Copenhagen Accord: Act II

The fuller significance of the Copenhagen Accord became a little clearer this week – and a little murkier too.

The nonbinding deal struck six weeks ago by a couple dozen world leaders left open two immediate questions: exactly which countries would be signing on to it, and just what targets or actions they would be promising.  The parties gave themselves until January 31 to fill in those blanks.

When the deadline passed, 55 countries accounting for nearly 80 percent of global greenhouse gas emissions had filed papers with the U.N. climate secretariat outlining the efforts they’re prepared to deliver between now and 2020.  That means that for the first time ever, all of the world’s major economies – including China, India and other large developing countries – are on record with explicit international climate pledges. On this score, the Copenhagen Accord indeed represents a significant step forward.

In only a few cases, however, are the pledges unconditional. China and India said they “will endeavor” to reduce their carbon intensity by 40-45 percent and 20-25 percent, respectively (while once again emphasizing the voluntary nature of their pledges).  Australia, Norway and the European Union offered unconditional reduction targets (5 percent below 2000, and 30 percent and 20 percent below 1990, respectively), and pledged to go further if there is a stronger deal.

Most other countries’ pledges are conditional on one thing or another.  The United States’ target “in the range of” 17 percent below 2005 is contingent (as is Canada’s virtually identical pledge) on the enactment of domestic U.S. legislation.  Japan and New Zealand say their targets are contingent on reaching a more ambitious international agreement.  Most of the developing country pledges are contingent on support from developed countries.

A number of key countries, meanwhile, were less than clear about whether they were in fact “associating” themselves with the Accord.  While the United States expressed a “desire” to associate, and others a “willingness,” some were silent on the question.  China and India, using strikingly similar language, made no mention at all of the Accord, tying their actions instead to the U.N. Framework Convention on Climate Change. 

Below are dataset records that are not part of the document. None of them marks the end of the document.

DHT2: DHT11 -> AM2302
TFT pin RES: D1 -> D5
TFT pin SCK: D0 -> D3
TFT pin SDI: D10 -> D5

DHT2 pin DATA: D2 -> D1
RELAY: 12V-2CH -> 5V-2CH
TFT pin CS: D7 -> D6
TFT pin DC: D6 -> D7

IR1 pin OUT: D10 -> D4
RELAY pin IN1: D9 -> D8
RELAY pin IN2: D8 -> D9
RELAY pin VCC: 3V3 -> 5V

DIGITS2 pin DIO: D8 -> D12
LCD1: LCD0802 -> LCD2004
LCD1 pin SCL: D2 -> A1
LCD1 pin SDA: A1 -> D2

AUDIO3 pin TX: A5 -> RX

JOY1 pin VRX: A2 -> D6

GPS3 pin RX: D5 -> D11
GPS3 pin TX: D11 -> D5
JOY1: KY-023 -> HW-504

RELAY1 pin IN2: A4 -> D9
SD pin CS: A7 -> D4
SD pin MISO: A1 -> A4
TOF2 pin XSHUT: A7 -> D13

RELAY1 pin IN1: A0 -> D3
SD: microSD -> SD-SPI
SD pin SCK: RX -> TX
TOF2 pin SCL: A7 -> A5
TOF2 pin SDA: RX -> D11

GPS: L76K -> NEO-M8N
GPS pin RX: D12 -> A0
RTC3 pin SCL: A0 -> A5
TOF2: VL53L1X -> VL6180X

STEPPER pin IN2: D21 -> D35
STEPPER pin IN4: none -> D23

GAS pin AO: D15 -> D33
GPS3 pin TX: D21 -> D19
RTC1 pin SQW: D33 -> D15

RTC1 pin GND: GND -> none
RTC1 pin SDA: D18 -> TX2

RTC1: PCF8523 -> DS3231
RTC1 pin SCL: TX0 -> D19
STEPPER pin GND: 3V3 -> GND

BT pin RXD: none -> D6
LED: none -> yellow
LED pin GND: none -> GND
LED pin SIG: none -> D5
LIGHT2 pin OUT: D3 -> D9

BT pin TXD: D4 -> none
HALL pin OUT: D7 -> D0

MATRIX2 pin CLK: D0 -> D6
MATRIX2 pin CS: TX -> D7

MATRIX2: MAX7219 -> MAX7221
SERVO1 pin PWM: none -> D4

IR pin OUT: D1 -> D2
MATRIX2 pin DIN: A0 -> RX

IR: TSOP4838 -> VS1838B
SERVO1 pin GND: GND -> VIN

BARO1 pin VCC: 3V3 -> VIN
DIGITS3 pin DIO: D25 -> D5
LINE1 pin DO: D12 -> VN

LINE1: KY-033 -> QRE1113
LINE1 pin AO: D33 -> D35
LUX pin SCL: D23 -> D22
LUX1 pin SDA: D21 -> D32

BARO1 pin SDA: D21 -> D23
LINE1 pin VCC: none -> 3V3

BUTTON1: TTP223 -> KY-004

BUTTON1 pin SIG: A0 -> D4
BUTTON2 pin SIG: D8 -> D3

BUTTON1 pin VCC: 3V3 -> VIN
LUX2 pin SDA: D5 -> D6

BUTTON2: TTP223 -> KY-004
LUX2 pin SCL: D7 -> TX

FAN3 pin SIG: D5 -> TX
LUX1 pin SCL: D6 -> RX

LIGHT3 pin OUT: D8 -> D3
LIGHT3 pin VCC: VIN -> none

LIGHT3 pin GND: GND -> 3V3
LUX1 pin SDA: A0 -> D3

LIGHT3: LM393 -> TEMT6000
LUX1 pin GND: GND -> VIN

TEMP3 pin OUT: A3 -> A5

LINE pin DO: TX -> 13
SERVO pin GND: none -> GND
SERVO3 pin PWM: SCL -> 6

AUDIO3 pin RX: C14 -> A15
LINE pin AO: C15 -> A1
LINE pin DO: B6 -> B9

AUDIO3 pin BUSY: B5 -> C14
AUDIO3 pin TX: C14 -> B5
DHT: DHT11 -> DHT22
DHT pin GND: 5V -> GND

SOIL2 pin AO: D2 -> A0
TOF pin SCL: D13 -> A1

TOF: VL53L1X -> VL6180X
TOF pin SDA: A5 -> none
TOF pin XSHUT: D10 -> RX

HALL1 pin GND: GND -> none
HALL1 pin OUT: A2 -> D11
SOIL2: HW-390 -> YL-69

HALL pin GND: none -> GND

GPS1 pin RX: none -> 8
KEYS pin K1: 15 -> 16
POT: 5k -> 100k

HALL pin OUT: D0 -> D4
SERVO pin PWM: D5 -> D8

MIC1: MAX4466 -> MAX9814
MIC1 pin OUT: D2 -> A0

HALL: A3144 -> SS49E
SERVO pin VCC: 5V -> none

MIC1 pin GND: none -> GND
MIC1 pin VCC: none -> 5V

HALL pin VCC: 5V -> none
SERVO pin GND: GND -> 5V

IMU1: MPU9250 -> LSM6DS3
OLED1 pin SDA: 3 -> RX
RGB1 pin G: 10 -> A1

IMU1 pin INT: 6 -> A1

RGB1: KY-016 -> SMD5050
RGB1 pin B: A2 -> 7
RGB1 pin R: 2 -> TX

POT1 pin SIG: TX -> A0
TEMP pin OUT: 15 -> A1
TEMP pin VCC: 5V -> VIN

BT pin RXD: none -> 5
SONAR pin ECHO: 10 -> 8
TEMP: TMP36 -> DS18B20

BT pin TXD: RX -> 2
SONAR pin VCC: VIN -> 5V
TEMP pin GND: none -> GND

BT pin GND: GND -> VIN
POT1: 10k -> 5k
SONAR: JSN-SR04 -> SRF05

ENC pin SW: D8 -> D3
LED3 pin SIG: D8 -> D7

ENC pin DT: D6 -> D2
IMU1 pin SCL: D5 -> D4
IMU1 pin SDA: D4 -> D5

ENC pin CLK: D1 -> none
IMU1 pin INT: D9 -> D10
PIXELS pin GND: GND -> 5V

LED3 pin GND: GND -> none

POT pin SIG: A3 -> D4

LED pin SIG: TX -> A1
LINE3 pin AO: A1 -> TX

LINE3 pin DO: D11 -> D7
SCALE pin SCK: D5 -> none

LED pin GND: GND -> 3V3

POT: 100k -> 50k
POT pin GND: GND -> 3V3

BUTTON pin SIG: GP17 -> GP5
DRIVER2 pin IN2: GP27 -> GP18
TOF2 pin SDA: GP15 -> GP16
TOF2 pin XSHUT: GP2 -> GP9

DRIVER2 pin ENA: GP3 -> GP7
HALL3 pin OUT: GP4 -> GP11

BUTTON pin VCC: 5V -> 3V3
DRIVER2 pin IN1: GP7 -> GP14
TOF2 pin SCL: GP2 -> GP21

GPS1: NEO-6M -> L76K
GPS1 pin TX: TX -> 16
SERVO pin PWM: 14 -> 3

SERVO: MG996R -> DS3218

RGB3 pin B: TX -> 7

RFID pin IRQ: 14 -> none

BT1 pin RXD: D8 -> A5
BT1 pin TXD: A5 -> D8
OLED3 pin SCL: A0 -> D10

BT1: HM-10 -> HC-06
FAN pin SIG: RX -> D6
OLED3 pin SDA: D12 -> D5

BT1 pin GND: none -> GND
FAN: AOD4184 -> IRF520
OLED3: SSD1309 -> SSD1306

All of which suggests even greater ambiguity about the nature and role of the Copenhagen Accord, and the path forward.

There is a fundamental ambiguity tracing back to the final chaotic hours in Copenhagen, when, in the face of rabid opposition by a handful of countries, the Conference of Parties managed only to “take note” of the 11th-hour agreement, rather than adopt it outright. 

That left the newborn Accord something of an orphan.  Key provisions, including those on the verification of countries’ efforts, require further elaboration.  But with no formal standing within the U.N. process, the Accord can’t serve explicitly as a basis for negotiation as the process continues on toward COP 16 this December in Mexico.

On the other hand, while many parties left Copenhagen declaring the U.N. process dysfunctional at best, few if any seem prepared to look to an alternative forum as the primary means for carrying the Accord forward.  Certainly China and India, having given the agreement the silent treatment in their recent submissions, appear very unlikely to participate in any such exercise.

So what is the Copenhagen Accord?  Coming out of Copenhagen, it was a pathbreaking political statement negotiated directly by leaders on the broad outlines of a global climate effort.  On January 31, it became the first-ever vehicle for recording an initial round of explicit pledges from all of the major economies.

An emerging view is that, from here, the Accord might serve primarily as a political touchstone – a reference point (for some parties, at least) to help shape and drive decision-making as the formal negotiations move forward.  Indeed, all of the guidelines and mechanisms needed to operationalize the Accord could be constructed in fact, if not in name, within the U.N. process. The Accord might prove transitory, helping to deliver the next stage and then fading away. 

It will be some time before the immediate path forward – let alone the Accord’s ultimate fate – become clear.  For the moment, though, it’s worth acknowledging that progress has been made.  Countries accounting for the vast majority of the world’s greenhouse gas emissions have declared to one another exactly what they are prepared to do.  Let’s build on that.